Since the summer of 2004, a vast amount of additional information has become available. New investigations have been conducted. The press, especially The Washington Post, The New York Times, the Los Angeles Times, The Guardian, and Time, has done solid investigative reporting. Groups including Amnesty International, Physicians for Human Rights, a special United Nations Working Group, Human Rights First, and Human Rights Watch have produced well-documented reports. Most important, a Freedom of Information Act lawsuit filed by the American Civil Liberties Union secured the release of tens of thousands of pages of documents. This book is mainly based on what I found in thirty-five thousand pages of this material.

These primary source documents are not dry bureaucratic records. They include records of Army criminal investigations; FBI notes on debriefings of prisoners; interviews with witnesses; sworn recollections of conversations; e-mails dashed off in the middle of the night; autopsy reports; statements of military-base policies; and prisoners medical records. They tell the story with an immediacy and authority that would have been difficult to obtain from interviews with a few dozen people who reluctantly talked for the record.

This is not a book about ethical conduct on the battlefield. It is about the treatment of those who were disarmed and imprisoned. I disagree with those who believe that the abuse of prisoners of war is merely rough justice for terrorists or excusable as simply another part of the intrinsic brutality of war. Those who excuse the Abu Ghraib abuses as merely an aspect of the brutality of war fail to grasp the crucial legal and moral distinction between the conduct of combat and the treatment of disarmed captives. The Geneva Conventions phrase hors de combat, literally out of combat, which applies to all persons imprisoned during war, hostilities, or occupation, precisely names this distinction.

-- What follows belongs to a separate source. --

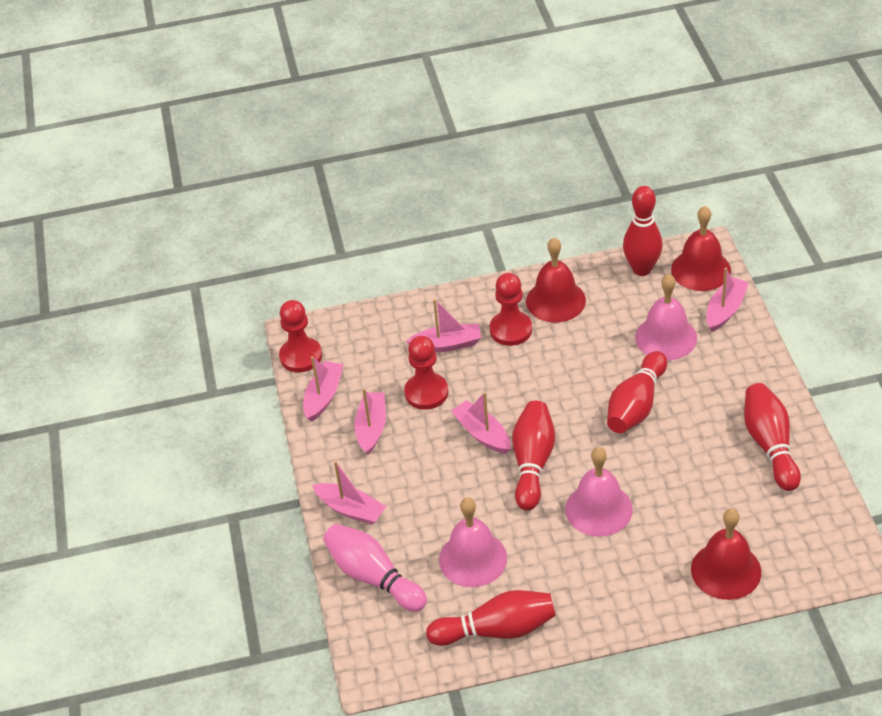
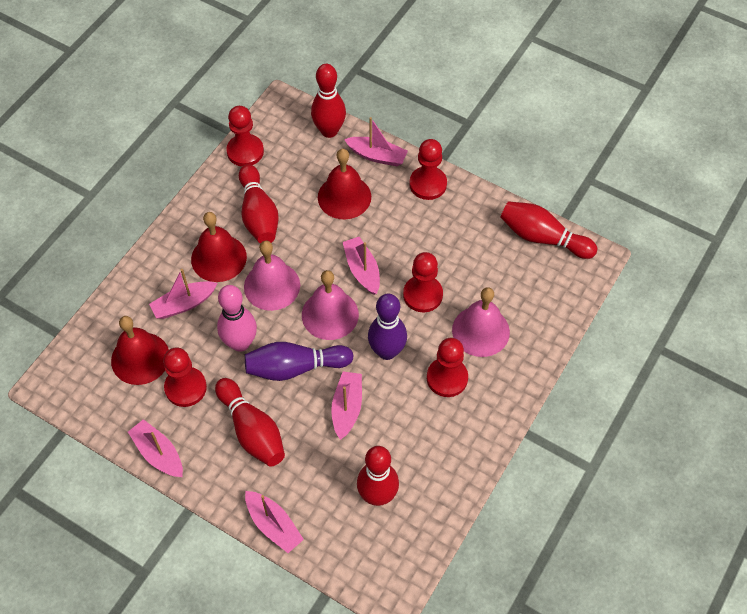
purple bowling pin: 0 -> 2
red pawn: 3 -> 5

This is not a comprehensive history of the human rights abuses committed in the war on terror. It does not address the abuses perpetrated by our Iraqi or Afghan allies or enemies. Tens of thousands of pages of U.S. documents, including many of the appendices to existing investigations, remain classified by judgments that seem designed more to shelter officials from embarrassment than to protect national security. The story of CIA and Special Forces involvement in prisoner abuses remains almost entirely hidden. The prisons that the United States maintains in Afghanistan largely remain cloaked. As of today, the United States continues to refuse to allow Red Cross or UN monitors to interview prisoners privately about their treatment. Almost nothing is known about the fates of those persons secretly transported to countries like Pakistan, Egypt, and Uzbekistan for imprisonment and interrogation. Most important, all of the prison investigations have been chartered and performed by personnel belonging to the very institutions whose actions are challenged. This has affected both the major investigations and the criminal investigators of individual cases. For example, Army investigators routinely gave less weight to allegations by prisoners, 80 percent of whom were unjustifiably detained, than to a soldiers reflexive I did not see anything or I cannot recall. The Defense Department conferences discussing prison reforms are closed.